As the Roman Empire fell, the Roman thermae fell into disrepair and disuse. The bath gained and lost popularity in different parts of the world – Asia, Europe, Africa, and North America – through the present day. Baths were often built near natural hot or mineral springs. Towns like Spa, Belgium, Baden-Baden, Germany, and Bath, England, grew up around natural thermal waters considered to have healing properties. The use of saunas and steam baths also emerged. As these springs and spas were discovered, forgotten, and rediscovered, the healing power of the water was often enhanced and formalized.

With the medical discoveries of the early 20th century, scientific clinics and public hospitals replaced the spa. Existing spas responded by offering luxury accommodations, and many eventually turned into vacation locations or clinics that concentrated on weight loss, catering to the wealthy, with the spa origins obscured. In recent years, the value of prevention, healthy lifestyles, and relaxation has been rediscovered and the spa is again finding its place in modern society as a place uniquely qualified to address these needs. The wealthy no longer have exclusive use of spas. Spas now appeal to and are accessible to a much broader population.

Today’s spa is an interesting combination of ancient traditions and modern mechanical wonders. However, the heart of the modern spa, just as the ancient spa, is water and the rituals that evolve around it. The proper sequence of the typical spa ritual is cleaning, heating, treatment, and rest. The first step, cleaning, should be a visit to the shower to purify the body. The second step is to heat the body. Many spas offer heated whirlpools, saunas, and steam rooms. A short visit to each or any combination can heat the body (caution: this step should be eliminated for people with certain medical conditions). The third step is the treatment such as a body scrub and massage.

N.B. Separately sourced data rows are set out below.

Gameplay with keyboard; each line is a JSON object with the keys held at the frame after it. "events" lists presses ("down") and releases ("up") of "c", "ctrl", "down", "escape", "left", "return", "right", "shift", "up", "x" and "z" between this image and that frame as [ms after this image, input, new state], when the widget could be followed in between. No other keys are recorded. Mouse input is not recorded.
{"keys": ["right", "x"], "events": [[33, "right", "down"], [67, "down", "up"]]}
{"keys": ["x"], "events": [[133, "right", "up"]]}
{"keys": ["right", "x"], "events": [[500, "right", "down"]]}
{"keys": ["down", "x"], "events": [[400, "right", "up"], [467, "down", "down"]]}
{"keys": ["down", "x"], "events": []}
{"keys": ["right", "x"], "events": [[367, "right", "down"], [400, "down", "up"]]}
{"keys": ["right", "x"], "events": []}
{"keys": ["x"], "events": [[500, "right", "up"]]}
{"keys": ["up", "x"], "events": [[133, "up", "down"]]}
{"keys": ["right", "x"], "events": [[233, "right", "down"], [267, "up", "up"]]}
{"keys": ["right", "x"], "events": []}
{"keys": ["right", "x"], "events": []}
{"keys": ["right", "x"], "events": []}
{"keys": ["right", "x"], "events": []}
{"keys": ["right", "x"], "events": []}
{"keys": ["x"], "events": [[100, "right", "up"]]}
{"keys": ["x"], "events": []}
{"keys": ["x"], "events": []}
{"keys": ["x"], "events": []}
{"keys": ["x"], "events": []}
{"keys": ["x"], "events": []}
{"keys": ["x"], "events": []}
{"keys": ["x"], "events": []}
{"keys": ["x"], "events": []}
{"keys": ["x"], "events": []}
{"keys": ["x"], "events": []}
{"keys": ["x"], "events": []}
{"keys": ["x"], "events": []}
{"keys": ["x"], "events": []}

The last and equally important step is rest. Today’s ritual is very similar to the spa ritual used at the Roman thermae.

There have been many recent additions to spa water therapies in recent times. The Jacuzzi whirlpool, a central fixture in many modern spas, was invented in the 1950s, followed by Hydrotherapy Tubs, Swiss Showers, Scotch Hoses, and Vichy Showers. In addition to these mechanical inventions, new therapeutic ways to use still water have been discovered: Floatation Therapy, Watsu, Wassertanzen, Water Dance, Liquid Sound, and Dreams and Rituals in Healing Waters have been developed. The spa today embraces and celebrates its origins in water and is constantly looking for new ways to express it.